━━ Reading text ━━

With the Budget on Wednesday this week, the 21st of February, and markets expecting the marked fiscal slippage of the MTBPS (Medium-Term Budget Policy Statement) in November last year, if not worse, the rand has weakened.

2023’s MTBPS saw gross debt was projected to peak at 77.7% of GDP in 2025/26, substantially higher than February 2023’s Budget estimate, of 73.6% of GDP for the same year, with deteriorated bond values persisting (see Bond Note, 31st January).

Gross debt projections were raised in eth MTBPS, to above 70.0% / GDP by 2031/32, reducing the sustainability of government finances, with a debt ratio of 60% of GDP the maximum sustainable debt ratio for an EM economy, and so worrying markets.

Expenditure is already74.2% of budget for the first three quarters of 2023/24 (and revenue 71.5%), vs. expenditure of 70.1% for the same period of 2022/23 (revenue 72.2%) - a marked drop in the projected debt to GDP ratio for this year is unlikely.

Specifically, for this fiscal year (2023/24), the 2023 February Budget projected gross debt at 72.2% of GDP, which was then pushed up to an estimate of 74.7% of GDP in 2023’s November MTBPS, evidencing the deterioration in fiscal health. 

Additionally, the 2023/24 budget deficit was revised weaker, at -4.9% of GDP in the MTBPS vs. -4.0% of GDP, further evidence of fiscal slippage, and the deteriorated budget deficit projections of later years won’t have improved substantially.

Indeed, markets worry about an even worse outcome, given 2024 is an election year and the ANC is seeking to cling to power by making election promises already which will place even greater expenditure pressure on the budget finances.

━━━
━━ Supplied data ━━

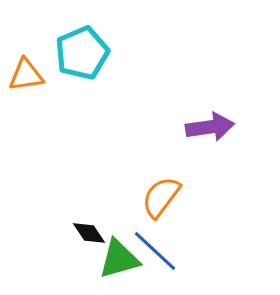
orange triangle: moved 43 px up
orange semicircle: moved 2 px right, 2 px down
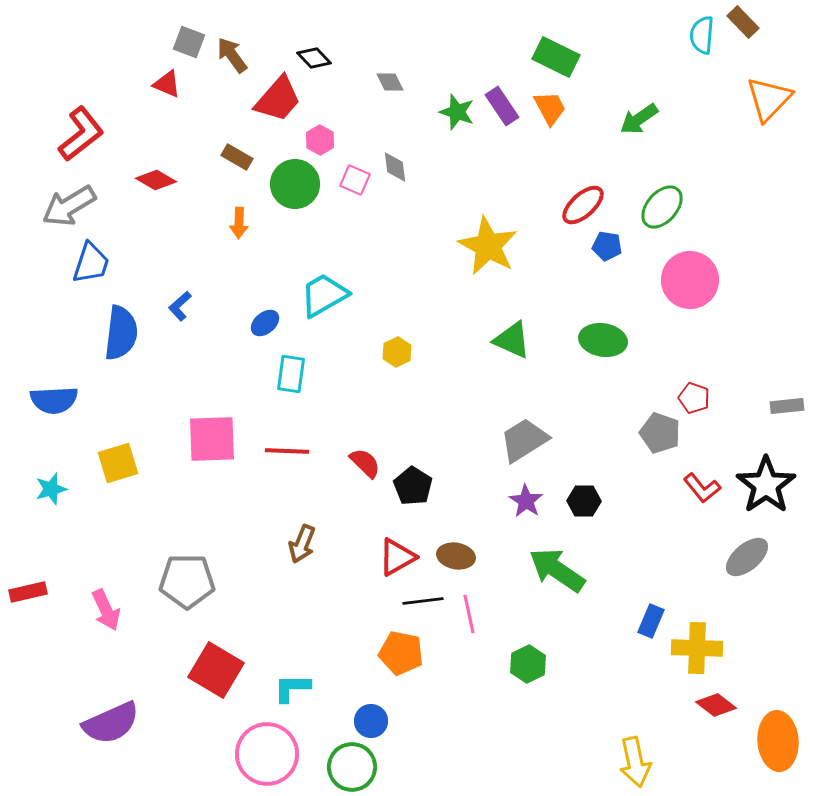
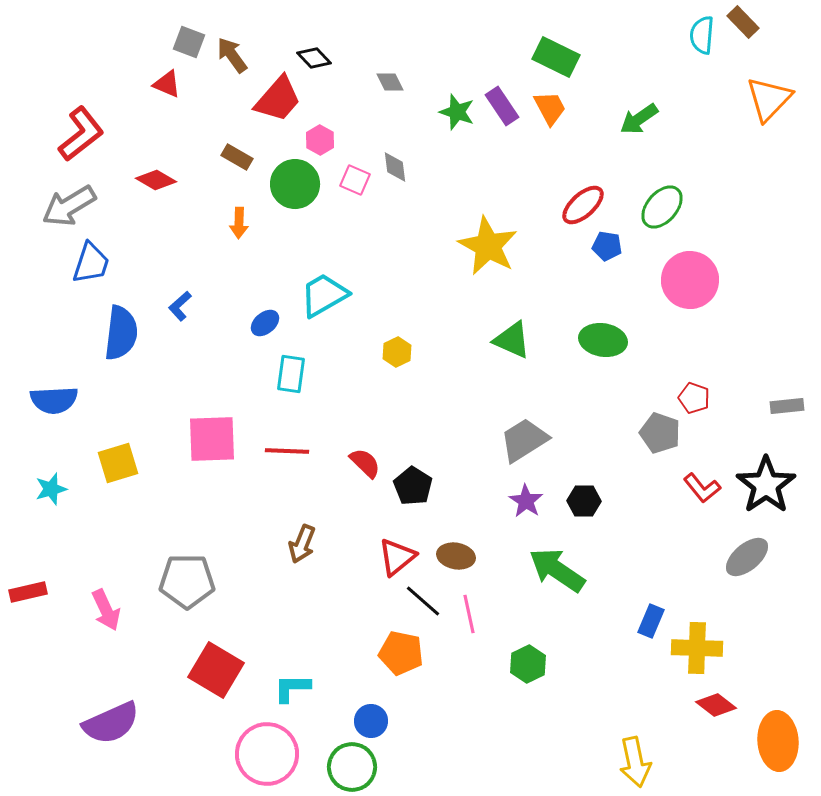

━━━

Tasks to carry out
A – In the budget commentary, what gross debt peak did 2023's MTBPS project for 2025/26?
B – Carry on the budget commentary, picking up right after its last sentence.

Answers for the tasks
A – 77.7% of GDP

B –
For 2024, the MTBPS’s growth forecast is aligned to ours, at 1.0% y/y, but for 2025 the MTBPS’s 1.6% y/y is likely to prove too strong, risking lifting the gross loan debt projection to GDP for 2025/26 higher once again, on even further fiscal slippage.  

Overall, the state continues to overspend this fiscal year compared to the comparative periods of last year, eroding the chance of the country’s gross loan debt coming in substantially below the projected figure, which is undermining bond yields.

About the author

Annabel Bishop

Annabel Bishop

Chief Economist of Investec Ltd

Annabel holds an MCom Cum Laude (Economics and econometrics) and has worked in the macroeconomic, risk, financial market and econometric fields, among others, for around 25 years. Working in the economic field at Investec, Annabel heads up a team, which focusses on the macroeconomic, financial market and global impact on the domestic environment. She authors a wide range of in-house and external articles published both abroad and in South Africa.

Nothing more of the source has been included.